---------- Supplied material ----------

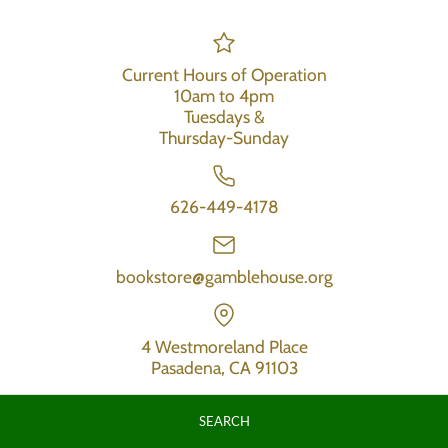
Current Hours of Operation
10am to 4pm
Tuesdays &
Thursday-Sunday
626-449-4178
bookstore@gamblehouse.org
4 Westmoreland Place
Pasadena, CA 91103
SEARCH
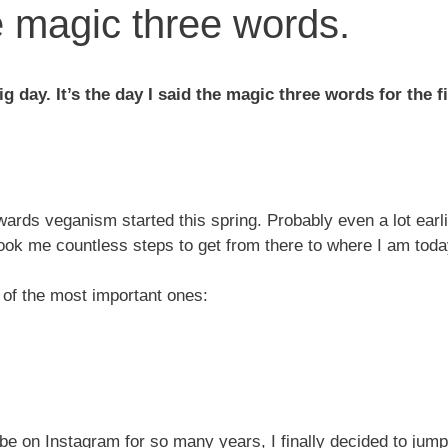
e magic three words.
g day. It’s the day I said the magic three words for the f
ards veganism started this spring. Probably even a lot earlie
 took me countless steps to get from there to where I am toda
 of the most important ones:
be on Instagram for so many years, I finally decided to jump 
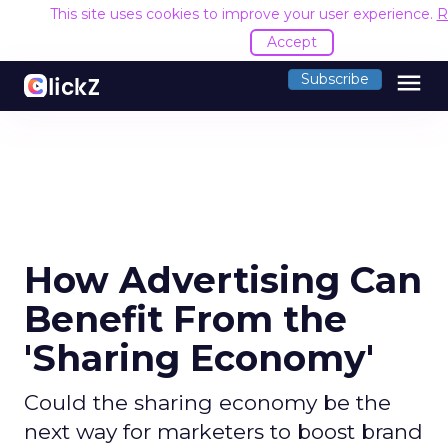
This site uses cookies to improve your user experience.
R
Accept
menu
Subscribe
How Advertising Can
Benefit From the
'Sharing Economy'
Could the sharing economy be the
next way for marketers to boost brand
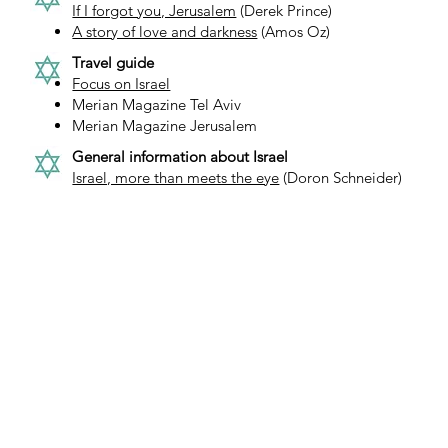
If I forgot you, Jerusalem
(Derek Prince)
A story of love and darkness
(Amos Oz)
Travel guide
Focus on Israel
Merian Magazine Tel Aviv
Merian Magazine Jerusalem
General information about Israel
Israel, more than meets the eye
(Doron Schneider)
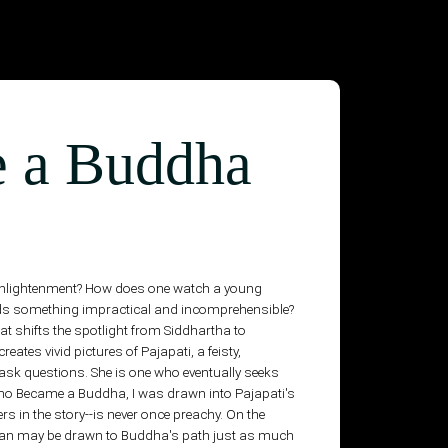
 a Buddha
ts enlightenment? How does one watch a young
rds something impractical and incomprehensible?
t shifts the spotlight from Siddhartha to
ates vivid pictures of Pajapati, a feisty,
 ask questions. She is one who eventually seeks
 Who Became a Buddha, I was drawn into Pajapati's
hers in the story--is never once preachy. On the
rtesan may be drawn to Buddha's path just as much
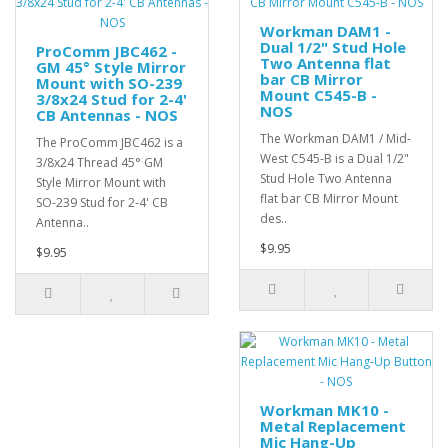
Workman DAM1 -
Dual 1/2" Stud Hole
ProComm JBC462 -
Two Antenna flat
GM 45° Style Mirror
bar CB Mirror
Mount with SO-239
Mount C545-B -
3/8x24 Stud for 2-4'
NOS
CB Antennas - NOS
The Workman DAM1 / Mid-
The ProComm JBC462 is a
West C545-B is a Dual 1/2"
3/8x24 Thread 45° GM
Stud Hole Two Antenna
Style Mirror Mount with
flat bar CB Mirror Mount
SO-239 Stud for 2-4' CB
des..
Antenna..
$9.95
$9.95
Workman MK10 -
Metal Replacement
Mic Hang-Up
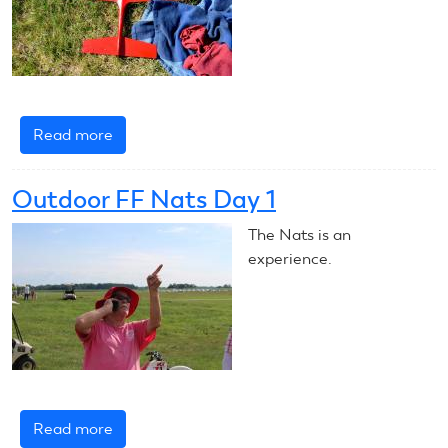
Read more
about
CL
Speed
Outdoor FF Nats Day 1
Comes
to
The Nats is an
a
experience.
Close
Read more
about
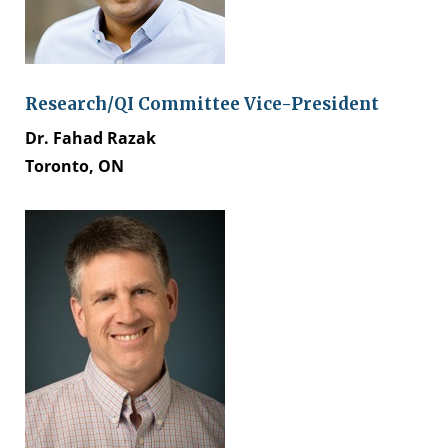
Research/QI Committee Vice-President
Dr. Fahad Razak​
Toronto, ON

----------

The answer must consist only of the lines from the beginning of the entries above through the line that holds "t shifts the spotlight from Siddhartha to", reproduced exactly and without pictures.

Current Hours of Operation
10am to 4pm
Tuesdays &
Thursday-Sunday
626-449-4178
bookstore@gamblehouse.org
4 Westmoreland Place
Pasadena, CA 91103
SEARCH
e magic three words.
g day. It’s the day I said the magic three words for the f
ards veganism started this spring. Probably even a lot earlie
 took me countless steps to get from there to where I am toda
 of the most important ones:
be on Instagram for so many years, I finally decided to jump 
This site uses cookies to improve your user experience.
R
Accept
menu
Subscribe
How Advertising Can
Benefit From the
'Sharing Economy'
Could the sharing economy be the
next way for marketers to boost brand
If I forgot you, Jerusalem
(Derek Prince)
A story of love and darkness
(Amos Oz)
Travel guide
Focus on Israel
Merian Magazine Tel Aviv
Merian Magazine Jerusalem
General information about Israel
Israel, more than meets the eye
(Doron Schneider)
 a Buddha
ts enlightenment? How does one watch a young
rds something impractical and incomprehensible?
t shifts the spotlight from Siddhartha to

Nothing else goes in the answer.